Nevertheless, the Europeans also share common reasons for opposing the American action. Among some leftists, including members of the West German Socialists and the British Labor Party, there is a fashionable attitude of blaming the U.S. for trying to stop terrorists rather than the terrorists for starting the bloodshed. A broader group of Europeans fear that since their continent, not the U.S., is the terrorists' battleground, they are most likely to suffer reprisals.

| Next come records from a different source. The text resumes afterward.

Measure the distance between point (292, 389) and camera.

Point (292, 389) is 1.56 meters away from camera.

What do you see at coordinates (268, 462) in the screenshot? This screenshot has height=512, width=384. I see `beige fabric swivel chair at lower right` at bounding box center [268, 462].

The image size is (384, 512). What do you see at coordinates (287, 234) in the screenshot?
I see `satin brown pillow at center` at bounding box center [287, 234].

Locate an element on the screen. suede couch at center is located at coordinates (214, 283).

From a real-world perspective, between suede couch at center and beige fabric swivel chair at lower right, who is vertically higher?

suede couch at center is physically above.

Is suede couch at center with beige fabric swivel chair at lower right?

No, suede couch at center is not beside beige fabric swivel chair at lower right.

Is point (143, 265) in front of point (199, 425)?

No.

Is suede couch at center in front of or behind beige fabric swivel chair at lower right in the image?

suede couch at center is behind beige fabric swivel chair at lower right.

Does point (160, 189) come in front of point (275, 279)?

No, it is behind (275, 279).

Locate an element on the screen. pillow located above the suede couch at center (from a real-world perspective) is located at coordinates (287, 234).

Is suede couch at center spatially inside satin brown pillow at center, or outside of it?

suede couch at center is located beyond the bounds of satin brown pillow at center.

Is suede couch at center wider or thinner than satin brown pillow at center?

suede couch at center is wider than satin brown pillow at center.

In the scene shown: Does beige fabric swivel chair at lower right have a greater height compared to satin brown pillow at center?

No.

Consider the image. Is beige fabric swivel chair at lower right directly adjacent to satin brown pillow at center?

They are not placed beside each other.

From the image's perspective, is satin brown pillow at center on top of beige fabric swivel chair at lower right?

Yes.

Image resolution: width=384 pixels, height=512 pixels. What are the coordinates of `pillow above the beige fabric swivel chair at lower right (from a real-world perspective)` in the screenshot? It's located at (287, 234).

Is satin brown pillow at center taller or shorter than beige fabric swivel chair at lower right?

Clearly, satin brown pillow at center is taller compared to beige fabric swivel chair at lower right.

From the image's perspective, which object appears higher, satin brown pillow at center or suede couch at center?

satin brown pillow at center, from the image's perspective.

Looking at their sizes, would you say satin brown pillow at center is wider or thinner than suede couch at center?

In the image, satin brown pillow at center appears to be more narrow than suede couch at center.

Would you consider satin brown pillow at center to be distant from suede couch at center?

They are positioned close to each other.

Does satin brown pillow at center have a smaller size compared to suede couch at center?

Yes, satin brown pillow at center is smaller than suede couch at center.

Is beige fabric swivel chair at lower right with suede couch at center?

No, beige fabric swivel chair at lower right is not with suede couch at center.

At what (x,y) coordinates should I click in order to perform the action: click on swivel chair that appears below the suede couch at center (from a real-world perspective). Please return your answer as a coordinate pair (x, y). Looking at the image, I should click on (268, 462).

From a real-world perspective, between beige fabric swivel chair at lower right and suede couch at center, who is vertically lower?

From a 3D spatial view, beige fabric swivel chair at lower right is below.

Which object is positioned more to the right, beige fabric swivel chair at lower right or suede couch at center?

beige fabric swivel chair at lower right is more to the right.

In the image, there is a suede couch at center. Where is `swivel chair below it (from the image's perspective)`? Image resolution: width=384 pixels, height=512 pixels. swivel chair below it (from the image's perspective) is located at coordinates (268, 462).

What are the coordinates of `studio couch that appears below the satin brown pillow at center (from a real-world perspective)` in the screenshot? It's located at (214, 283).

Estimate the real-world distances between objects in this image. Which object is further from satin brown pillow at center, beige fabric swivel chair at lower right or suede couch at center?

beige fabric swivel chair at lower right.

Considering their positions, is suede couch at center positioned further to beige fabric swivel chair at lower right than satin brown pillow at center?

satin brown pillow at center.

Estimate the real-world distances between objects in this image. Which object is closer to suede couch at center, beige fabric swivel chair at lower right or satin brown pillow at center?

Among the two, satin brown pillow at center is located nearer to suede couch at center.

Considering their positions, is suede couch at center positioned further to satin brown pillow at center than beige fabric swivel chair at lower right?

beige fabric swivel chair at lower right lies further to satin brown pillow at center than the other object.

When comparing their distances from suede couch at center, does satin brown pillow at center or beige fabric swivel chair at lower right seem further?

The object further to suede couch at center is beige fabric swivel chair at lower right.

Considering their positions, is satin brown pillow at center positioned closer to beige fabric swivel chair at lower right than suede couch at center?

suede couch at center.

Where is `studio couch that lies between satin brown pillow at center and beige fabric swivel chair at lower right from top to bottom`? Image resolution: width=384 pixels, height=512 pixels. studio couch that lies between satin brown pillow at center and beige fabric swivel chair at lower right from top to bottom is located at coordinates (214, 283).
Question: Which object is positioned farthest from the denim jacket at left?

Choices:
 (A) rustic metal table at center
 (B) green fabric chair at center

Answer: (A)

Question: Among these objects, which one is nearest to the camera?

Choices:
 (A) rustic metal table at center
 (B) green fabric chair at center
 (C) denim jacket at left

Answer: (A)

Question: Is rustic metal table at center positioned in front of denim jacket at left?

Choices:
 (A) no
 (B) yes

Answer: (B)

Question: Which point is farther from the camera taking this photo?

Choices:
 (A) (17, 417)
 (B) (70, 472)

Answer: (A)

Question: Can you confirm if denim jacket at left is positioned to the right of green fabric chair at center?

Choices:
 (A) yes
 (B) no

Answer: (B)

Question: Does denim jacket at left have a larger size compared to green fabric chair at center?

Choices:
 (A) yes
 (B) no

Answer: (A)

In addition, Europeans have a centuries-old proximity to, and affinity for, the Arab world that the U.S. not only does not share but too often fails to understand. Jean-Marie Cardinal Lustiger, the Arch-bishop of Paris, points out that the French have a "fascination and aversion" toward the Arabs. "It goes back even to Poitiers, which, as every French schoolboy learns, was where Charles Martel stopped the Arab conquest of Europe in 732." Lustiger could have added that Europeans also have a way of becoming mired in their own history to the point of paralysis.
The Suez crisis of 1956 was the critical juncture, when their own weakness shocked the West European powers. Britain and France invaded Egypt but then had to stand down in the face of opposition from the U.S. With the possible exception of the Falklands war, no major foreign military expedition has been launched by the European countries. They have tended to opt out of first-rank international leadership, accept their demotion to medium-size power status and grudgingly leave responsibility for their defense to the U.S. This sometimes comfortable, sometimes melancholy provincialization of Western Europe has led to a softness on terrorism and reluctance to take action.
Perhaps the strongest case for Western Europe's opposition to the U.S. retaliation is the military one. European officers, indeed even some senior NATO figures, argue that the U.S. strike was not strong enough to attain its military objectives. It neither destroyed nor destabilized the Gaddafi regime. It may, instead, have compelled moderate Arab governments to rally behind Gaddafi. Mitterrand and Chirac complained to U.S. Envoy Vernon Walters that a limited bombing raid could stir up a new wave of Islamic extremism. "With a victory like that, who needs a defeat?" said Dominique Moisi, a French strategic expert.
Moisi and others, however, conclude that a questionable military mission may end up having a desirable political result, and will not have lasting effects on the alliance. "Paradoxically, it has forced the Europeans to take stronger measures against Gaddafi." he says. "European passivity forced the Americans into military action, and American military action has forced the Europeans out of their passivity. The crisis should be short-lived. Neither side can afford to let it get more serious or last too long."
Despite widespread opposition to the U.S. strike, a silent minority of Europeans approved. Former French President Valery Giscard d'Estaing spoke for them when he recalled how he sent French paratroops to quell an insurgency in Zaire in 1978. On that occasion, he noted gratefully, "our forces were conveyed from Corsica to Zaire by American planes." Giscard and Thatcher showed that not all Europeans have forgotten how allies, even when they disagree, sometimes have to stand by each other.